Figure 6a demonstrates the efficiencies of the titanium–bromine flow battery using CF@GF as the cathode. At a current density of 30 mA/cm2, the assembled battery continuously ran for more than 300 cycles with a Coulombic efficiency of more than 97% and an energy efficiency of approximately 80%. As the current density increased from 20 to 80 mA/cm2, the Coulombic efficiency of the battery increased from 96 to 99%, which is mainly due to the limited crossover of Br2. However, the voltage efficiency decreased from 82 to 72%, which is due to the intensified ohmic and electrochemical polarization. Figure 6c demonstrates a trend of capacity decay during a cycle, particularly in the early stage, which is mainly due to the damage to the graphite structure when bromine was extracted from the graphite at high potential. In this regard, the Raman spectra of graphite after cycling show that the D-band intensity increased with the cycling, indicating the increase in defects in graphite. In addition, XRD showed that with the increase in cycling, the diffraction peak of graphite shifted to a low angle, indicating that the interlayer spacing increased (Fig.
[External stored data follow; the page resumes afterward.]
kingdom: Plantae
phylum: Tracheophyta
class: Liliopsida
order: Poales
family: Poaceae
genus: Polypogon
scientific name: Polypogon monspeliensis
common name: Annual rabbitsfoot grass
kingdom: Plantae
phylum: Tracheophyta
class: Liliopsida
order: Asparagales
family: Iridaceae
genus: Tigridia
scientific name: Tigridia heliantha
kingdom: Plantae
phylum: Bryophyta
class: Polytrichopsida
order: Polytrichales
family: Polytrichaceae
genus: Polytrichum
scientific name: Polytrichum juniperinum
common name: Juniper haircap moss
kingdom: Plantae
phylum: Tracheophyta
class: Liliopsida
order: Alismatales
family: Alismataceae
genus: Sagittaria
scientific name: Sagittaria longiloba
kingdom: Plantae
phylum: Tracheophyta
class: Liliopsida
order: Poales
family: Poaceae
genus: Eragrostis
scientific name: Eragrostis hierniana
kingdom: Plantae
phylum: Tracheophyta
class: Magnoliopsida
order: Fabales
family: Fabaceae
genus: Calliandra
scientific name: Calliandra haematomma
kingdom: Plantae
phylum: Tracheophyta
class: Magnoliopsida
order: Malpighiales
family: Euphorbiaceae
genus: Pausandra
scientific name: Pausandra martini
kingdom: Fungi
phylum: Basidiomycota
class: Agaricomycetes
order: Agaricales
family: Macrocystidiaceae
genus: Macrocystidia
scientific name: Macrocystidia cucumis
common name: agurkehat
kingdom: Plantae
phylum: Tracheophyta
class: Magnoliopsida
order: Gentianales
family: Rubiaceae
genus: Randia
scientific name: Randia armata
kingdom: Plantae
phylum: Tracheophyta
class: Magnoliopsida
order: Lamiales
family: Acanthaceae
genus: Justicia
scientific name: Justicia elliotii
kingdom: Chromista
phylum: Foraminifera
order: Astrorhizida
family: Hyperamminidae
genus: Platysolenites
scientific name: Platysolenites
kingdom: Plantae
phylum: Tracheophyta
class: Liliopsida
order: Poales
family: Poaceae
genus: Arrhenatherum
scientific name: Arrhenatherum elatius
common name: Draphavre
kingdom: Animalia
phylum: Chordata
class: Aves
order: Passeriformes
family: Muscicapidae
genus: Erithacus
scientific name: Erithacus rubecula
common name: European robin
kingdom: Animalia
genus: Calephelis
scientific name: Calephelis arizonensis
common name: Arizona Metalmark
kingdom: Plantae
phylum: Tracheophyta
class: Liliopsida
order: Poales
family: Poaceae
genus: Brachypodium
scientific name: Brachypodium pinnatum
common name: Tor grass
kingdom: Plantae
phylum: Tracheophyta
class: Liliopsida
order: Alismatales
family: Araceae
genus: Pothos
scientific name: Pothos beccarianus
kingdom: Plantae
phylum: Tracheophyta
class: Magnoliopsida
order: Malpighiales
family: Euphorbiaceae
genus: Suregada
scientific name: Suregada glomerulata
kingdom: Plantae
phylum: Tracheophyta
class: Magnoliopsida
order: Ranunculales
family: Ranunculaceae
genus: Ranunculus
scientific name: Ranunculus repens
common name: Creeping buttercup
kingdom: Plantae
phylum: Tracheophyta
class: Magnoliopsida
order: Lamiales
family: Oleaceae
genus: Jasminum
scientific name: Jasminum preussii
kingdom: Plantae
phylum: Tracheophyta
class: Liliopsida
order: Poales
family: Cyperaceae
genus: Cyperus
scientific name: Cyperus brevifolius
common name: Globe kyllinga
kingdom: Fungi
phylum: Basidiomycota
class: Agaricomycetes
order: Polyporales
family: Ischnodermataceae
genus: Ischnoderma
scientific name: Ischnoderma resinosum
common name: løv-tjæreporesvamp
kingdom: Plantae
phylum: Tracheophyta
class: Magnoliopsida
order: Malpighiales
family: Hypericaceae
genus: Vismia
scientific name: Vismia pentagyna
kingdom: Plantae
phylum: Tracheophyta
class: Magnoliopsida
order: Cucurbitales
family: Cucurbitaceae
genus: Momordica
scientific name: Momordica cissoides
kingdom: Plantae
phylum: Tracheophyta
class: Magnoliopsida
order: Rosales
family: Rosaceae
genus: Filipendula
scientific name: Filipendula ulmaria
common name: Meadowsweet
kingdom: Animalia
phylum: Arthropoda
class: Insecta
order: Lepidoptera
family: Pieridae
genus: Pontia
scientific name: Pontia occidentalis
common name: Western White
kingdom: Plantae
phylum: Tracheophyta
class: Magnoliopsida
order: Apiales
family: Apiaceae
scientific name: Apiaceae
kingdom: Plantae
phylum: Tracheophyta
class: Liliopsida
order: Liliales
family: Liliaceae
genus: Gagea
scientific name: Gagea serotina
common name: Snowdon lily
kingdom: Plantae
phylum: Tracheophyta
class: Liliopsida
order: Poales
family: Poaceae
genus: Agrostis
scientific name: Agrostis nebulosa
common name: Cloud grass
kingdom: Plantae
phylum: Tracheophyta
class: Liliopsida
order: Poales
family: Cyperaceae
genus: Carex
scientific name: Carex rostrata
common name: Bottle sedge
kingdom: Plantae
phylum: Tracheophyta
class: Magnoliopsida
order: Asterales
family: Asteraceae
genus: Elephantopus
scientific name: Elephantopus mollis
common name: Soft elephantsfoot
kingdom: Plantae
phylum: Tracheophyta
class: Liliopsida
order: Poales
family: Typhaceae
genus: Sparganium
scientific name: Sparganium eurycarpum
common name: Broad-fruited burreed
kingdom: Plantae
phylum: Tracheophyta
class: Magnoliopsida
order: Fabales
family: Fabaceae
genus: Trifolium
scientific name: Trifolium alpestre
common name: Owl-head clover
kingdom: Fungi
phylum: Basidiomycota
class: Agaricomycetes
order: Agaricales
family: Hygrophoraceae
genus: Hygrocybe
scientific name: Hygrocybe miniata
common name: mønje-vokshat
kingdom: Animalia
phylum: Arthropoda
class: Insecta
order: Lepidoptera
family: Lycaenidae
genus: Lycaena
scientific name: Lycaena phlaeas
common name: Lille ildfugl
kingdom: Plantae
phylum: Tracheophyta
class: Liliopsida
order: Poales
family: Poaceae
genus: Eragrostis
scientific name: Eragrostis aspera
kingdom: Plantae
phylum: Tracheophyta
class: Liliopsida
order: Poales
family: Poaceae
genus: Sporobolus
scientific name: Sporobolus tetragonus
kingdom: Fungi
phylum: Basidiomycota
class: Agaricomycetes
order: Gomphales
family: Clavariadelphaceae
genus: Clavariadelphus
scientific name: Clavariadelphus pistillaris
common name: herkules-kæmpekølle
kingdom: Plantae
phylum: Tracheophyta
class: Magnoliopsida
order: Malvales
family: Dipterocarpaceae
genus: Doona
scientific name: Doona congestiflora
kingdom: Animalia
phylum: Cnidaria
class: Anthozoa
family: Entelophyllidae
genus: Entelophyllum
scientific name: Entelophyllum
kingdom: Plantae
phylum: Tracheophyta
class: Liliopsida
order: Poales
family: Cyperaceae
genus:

S8). Therefore, the complete structure of graphite is essential for exploiting the capacity in the second plateau. Upon loading defect-rich graphite onto carbon felt as the cathode, such as fluorinated graphite or FSN-2, the second charge–discharge plateau was not even fully observable (Fig. S9).

Fig. 6
figure 6

a Efficiencies of the flow battery at 30 mA/cm2 using CF@GF as the cathode. The electrolyte was 0.5 mol/L HBr + 0.5 mol/L Ti(SO4)2 + 2 mol/L H2SO4 + 0.05 mol/L MEP. b Efficiencies at different current densities of the flow battery using CF@GF as the cathode. c Capacity retention of the flow battery during cycling. d Raman spectra of the graphite after different cyclings. The graphite was scraped from the CF@GF electrode after battery cycling

Full size image

Conclusion

In summary, a novel two-electron transfer reaction based on Br intercalation was developed and used in a bromine-based flow battery. In strongly acidic electrolytes, Br+ can intercalate into graphite to form Br–GIC with a redox potential of 0.5 V vs. Br/Br2, and the extent of the reaction is closely related to the integrity of the graphite structure. Different from that of Br/Br2 in an electrolyte, the diffusion rate of Br intercalation is suppressed as the SOC increases. As a result, using graphite-loaded carbon felt as an electrode, the charge–discharge curve demonstrates two plateaus, which achieve 65% higher energy density compared with Br/Br2. Most importantly, the assembled battery can continuously run for more than 300 cycles at 30 mA/cm2. Combined with a two-electron transfer property, excellent kinetics, and much higher redox potential, the Br intercalation/deintercalation redox couple is crucial for improving the energy density of aqueous batteries with promising application prospects.